Credit: Darrow Montgomery

After more than a year of legal challenges, the DC Court of Appeals ruled Thursday to uphold a local zoning board’s approval of a plan to develop a homeless shelter in Ward 3. The decision paves the way for D.C.’s Department of General Services, the construction and facilities management arm of District government, to begin construction on the site. 

The shelter is one of seven new sites that will open across the city by 2020, and is part of Mayor Muriel Bowser‘s plan to close the D.C. General family shelter this year and replace it with smaller, apartment-style shelters in each ward. 

A group of residents, calling themselves Neighbors for Responsive Government, filed a challenge against the 50-unit shelter at 3320 Idaho Ave. NW in September 2017, arguing that the local advisory neighborhood commission was not included in decisions made about where the shelter would sit or what it would look like.

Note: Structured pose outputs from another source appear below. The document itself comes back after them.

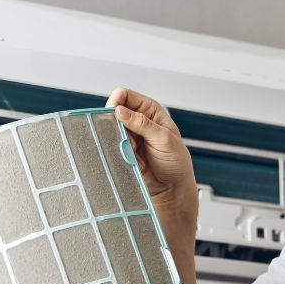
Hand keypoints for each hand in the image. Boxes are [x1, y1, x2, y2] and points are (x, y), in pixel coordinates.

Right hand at [105, 87, 197, 217]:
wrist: (171, 187)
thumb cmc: (176, 162)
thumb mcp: (164, 139)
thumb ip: (143, 123)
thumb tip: (120, 110)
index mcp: (150, 110)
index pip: (124, 95)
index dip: (117, 102)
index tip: (117, 116)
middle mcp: (137, 120)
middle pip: (112, 112)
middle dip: (117, 126)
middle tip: (131, 140)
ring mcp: (128, 136)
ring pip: (109, 130)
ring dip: (119, 141)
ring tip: (134, 152)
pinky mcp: (121, 150)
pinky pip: (109, 146)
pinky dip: (117, 152)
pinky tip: (132, 159)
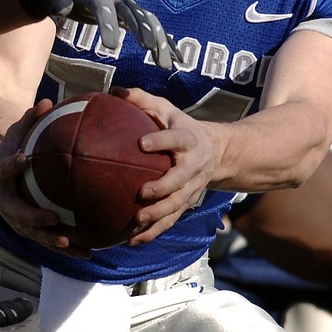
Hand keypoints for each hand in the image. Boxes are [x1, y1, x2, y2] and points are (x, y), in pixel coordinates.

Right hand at [0, 101, 92, 257]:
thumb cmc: (9, 150)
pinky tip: (88, 252)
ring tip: (71, 243)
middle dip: (34, 217)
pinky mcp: (27, 229)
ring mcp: (14, 218)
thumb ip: (28, 121)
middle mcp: (4, 201)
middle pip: (17, 212)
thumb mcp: (14, 134)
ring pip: (32, 233)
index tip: (23, 159)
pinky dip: (66, 248)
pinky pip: (47, 240)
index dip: (12, 165)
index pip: (4, 169)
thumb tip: (47, 102)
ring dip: (51, 240)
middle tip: (52, 218)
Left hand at [11, 0, 176, 69]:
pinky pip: (152, 26)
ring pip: (148, 21)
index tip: (110, 46)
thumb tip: (64, 10)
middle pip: (133, 14)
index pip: (102, 7)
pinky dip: (165, 40)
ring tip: (165, 64)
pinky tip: (177, 57)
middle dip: (144, 31)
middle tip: (151, 51)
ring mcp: (127, 4)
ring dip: (159, 41)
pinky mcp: (132, 13)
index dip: (108, 25)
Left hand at [112, 87, 221, 244]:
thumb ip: (141, 99)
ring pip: (176, 205)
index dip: (161, 141)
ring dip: (158, 215)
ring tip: (137, 222)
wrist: (217, 152)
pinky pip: (170, 220)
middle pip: (179, 179)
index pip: (175, 139)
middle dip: (163, 187)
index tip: (142, 143)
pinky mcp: (185, 204)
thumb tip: (113, 91)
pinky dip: (153, 232)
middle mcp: (192, 166)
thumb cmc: (180, 126)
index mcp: (187, 140)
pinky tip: (131, 240)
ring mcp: (191, 188)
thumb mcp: (166, 109)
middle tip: (143, 192)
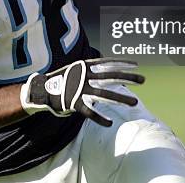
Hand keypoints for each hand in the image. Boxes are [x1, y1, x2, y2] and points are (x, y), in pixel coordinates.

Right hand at [20, 58, 143, 126]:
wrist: (41, 88)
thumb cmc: (61, 80)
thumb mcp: (77, 70)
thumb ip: (91, 71)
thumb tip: (106, 70)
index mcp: (85, 66)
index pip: (107, 63)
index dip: (122, 63)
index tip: (136, 65)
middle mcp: (84, 76)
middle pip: (111, 76)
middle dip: (128, 78)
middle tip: (143, 80)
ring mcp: (79, 89)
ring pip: (104, 94)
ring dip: (121, 98)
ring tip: (135, 103)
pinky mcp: (73, 102)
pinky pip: (89, 112)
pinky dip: (99, 118)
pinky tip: (110, 123)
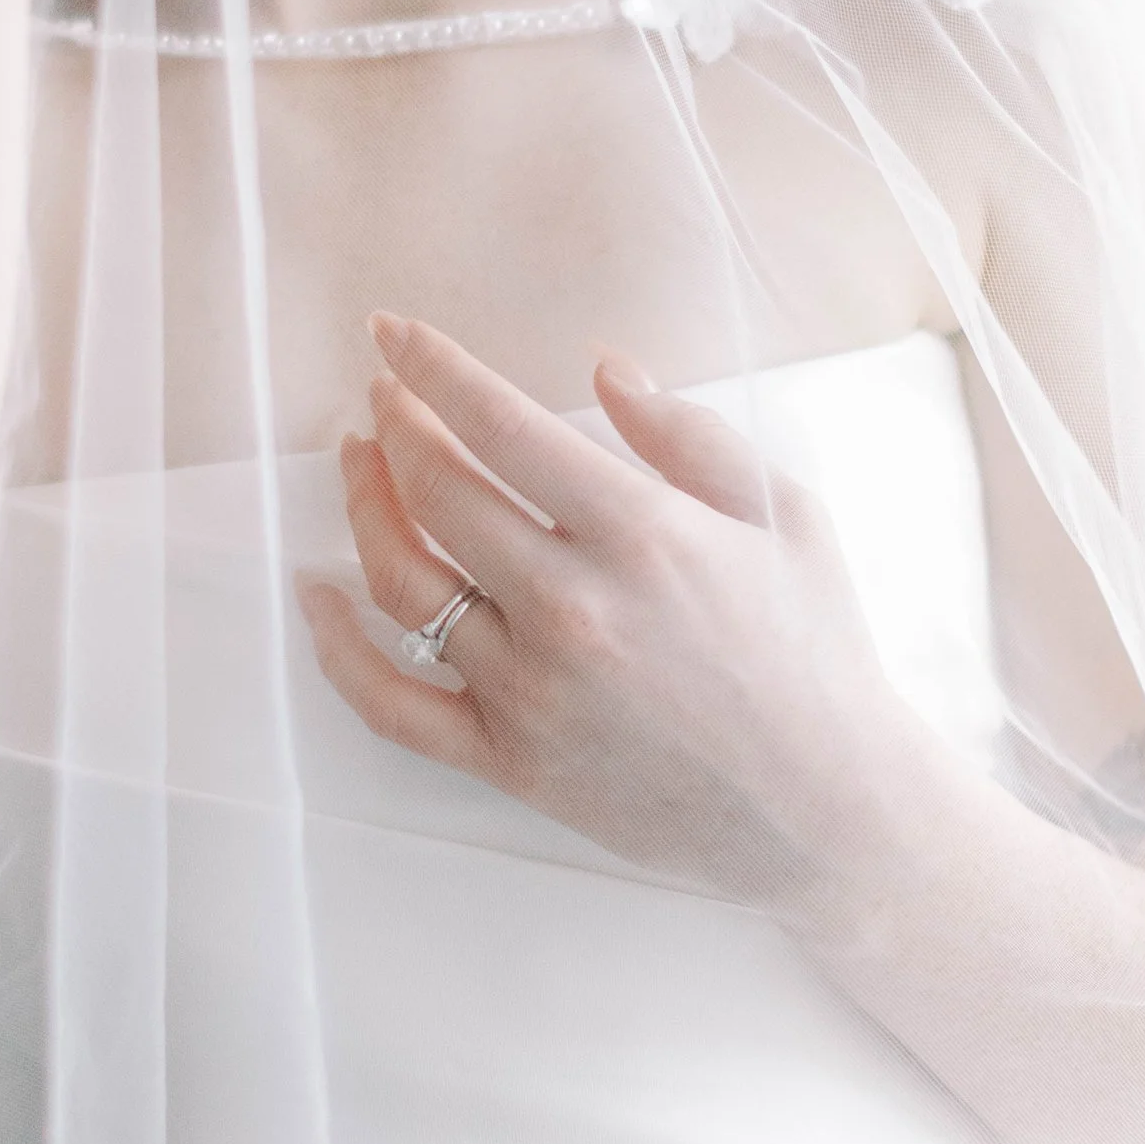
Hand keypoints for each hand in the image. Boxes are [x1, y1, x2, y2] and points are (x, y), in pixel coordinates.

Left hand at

And in August of this year, the same group appealed a building permit issuance related to design modifications of the shelter.

But in his decision, Associate Judge Stephen H. Glickman wrote that the Board of Zoning Adjustment’s August 2017 decision—one that approved DGS’s plans for the shelter site—was “supported by substantial evidence in the record and otherwise in accordance with law.”  

A spokesperson for the Deputy Mayor of Health and Human Services tells City Paper that the new projected opening date for the Ward 3 shelter is “late 2019 or early 2020,” several months past the initial projected opening date of summer 2019. The spokesperson says the lawsuit is “a contributing factor” to the delay, but did not immediately provide a comment on the nature of the other factors, if any.

The city held ribbon cuttings for the first two shelters, in Wards 4 and 7, this fall. A ribbon cutting for Ward 8’s shelter is expected next month.